* **Assigned task**
When the data below is printed, every line must match exactly and the images must be absent.

Dataset extract section start

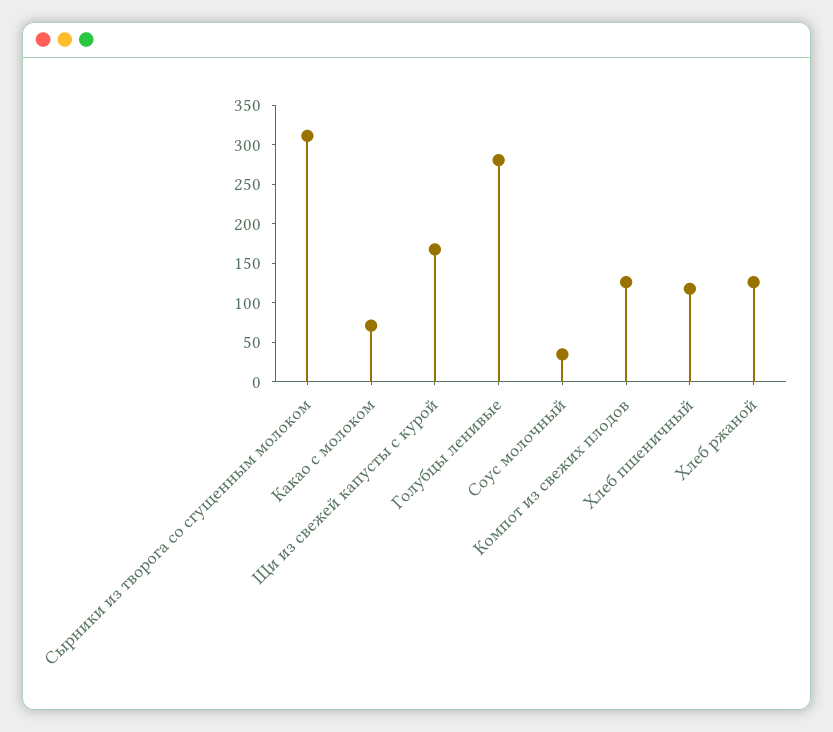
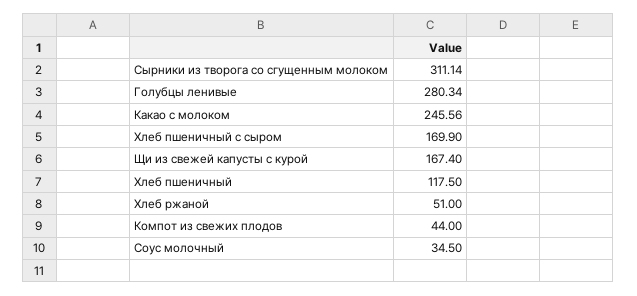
Какао с молоком: 75 -> 245.56
Компот из свежих плодов: 125 -> 44
Хлеб ржаной: 125 -> 51
Хлеб пшеничный с сыром: none -> 169.9

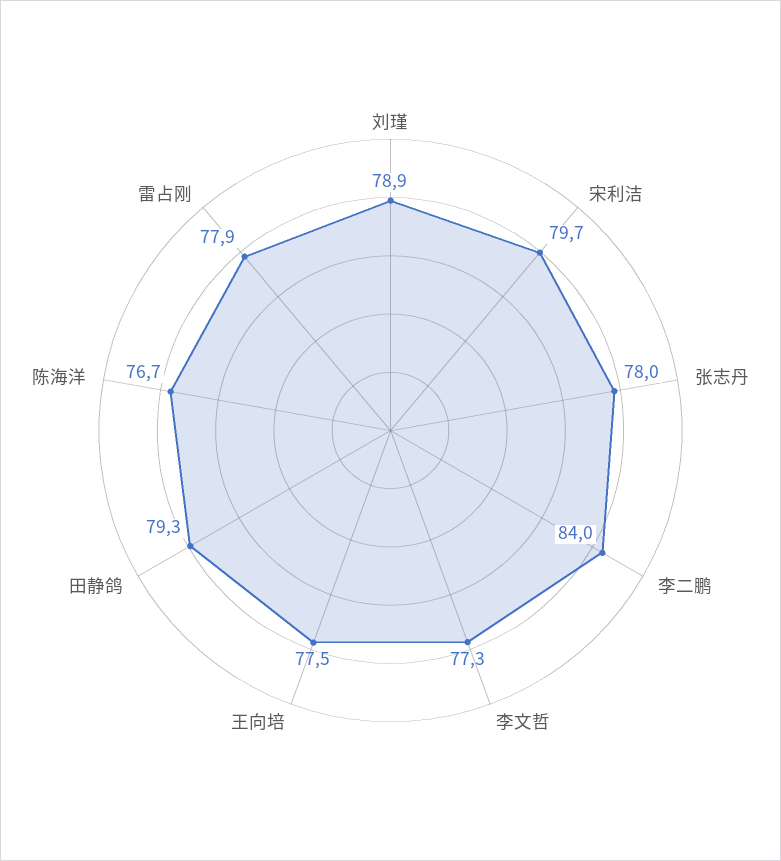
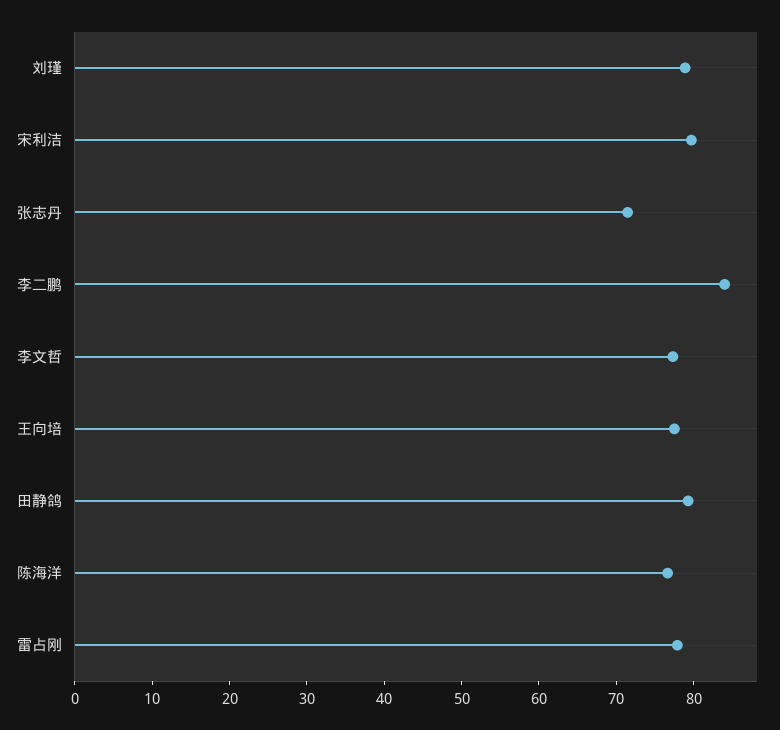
张志丹: 78 -> 72

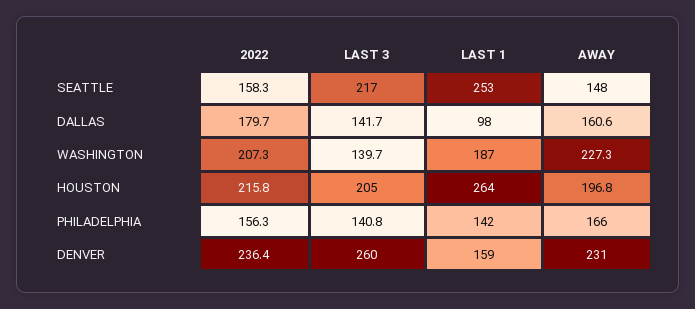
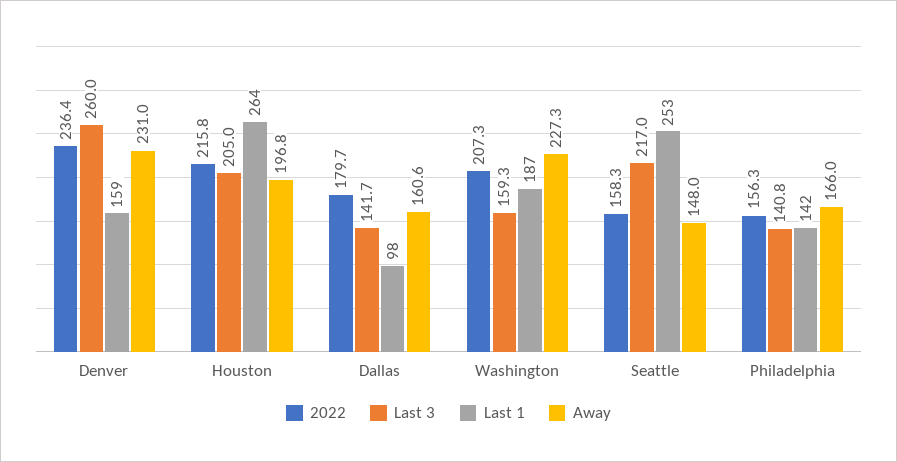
LAST 3, WASHINGTON: 139.7 -> 159.3

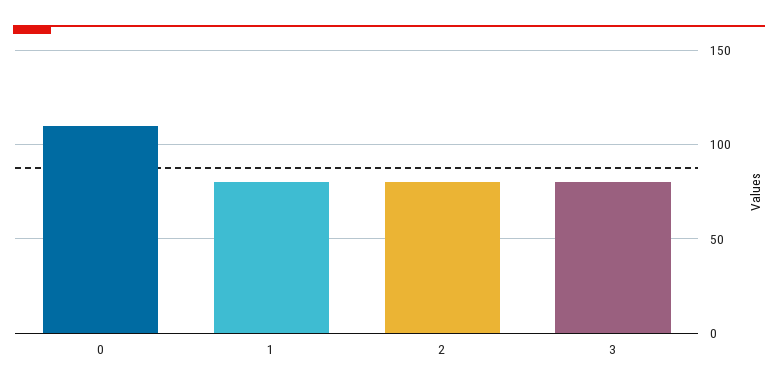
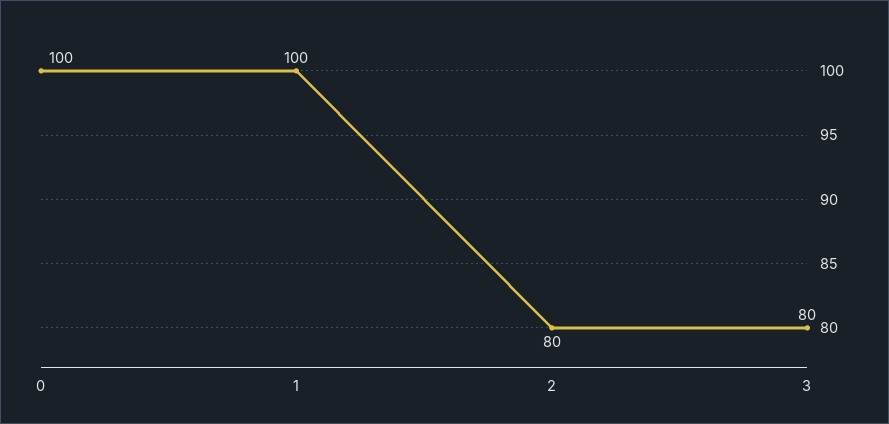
0: 110 -> 100
1: 80 -> 100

Dataset extract section end

* **Your solution**
Какао с молоком: 75 -> 245.56
Компот из свежих плодов: 125 -> 44
Хлеб ржаной: 125 -> 51
Хлеб пшеничный с сыром: none -> 169.9

张志丹: 78 -> 72

LAST 3, WASHINGTON: 139.7 -> 159.3

0: 110 -> 100
1: 80 -> 100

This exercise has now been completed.